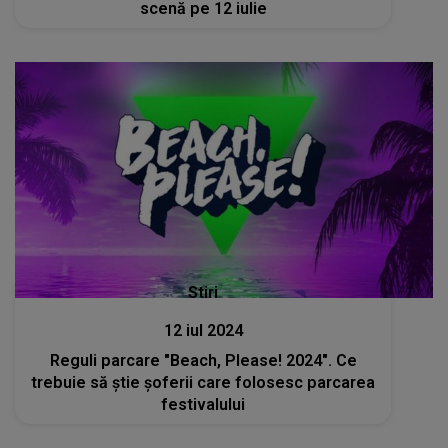
scenă pe 12 iulie
Stiri
12 iul 2024
Reguli parcare "Beach, Please! 2024". Ce
trebuie să știe șoferii care folosesc parcarea
festivalului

────────────────

> [THE PROBLEM]
From the first record to the last, print everything again exactly, without pictures.

> [RESULT]
scenă pe 12 iulie
Stiri
12 iul 2024
Reguli parcare "Beach, Please! 2024". Ce
trebuie să știe șoferii care folosesc parcarea
festivalului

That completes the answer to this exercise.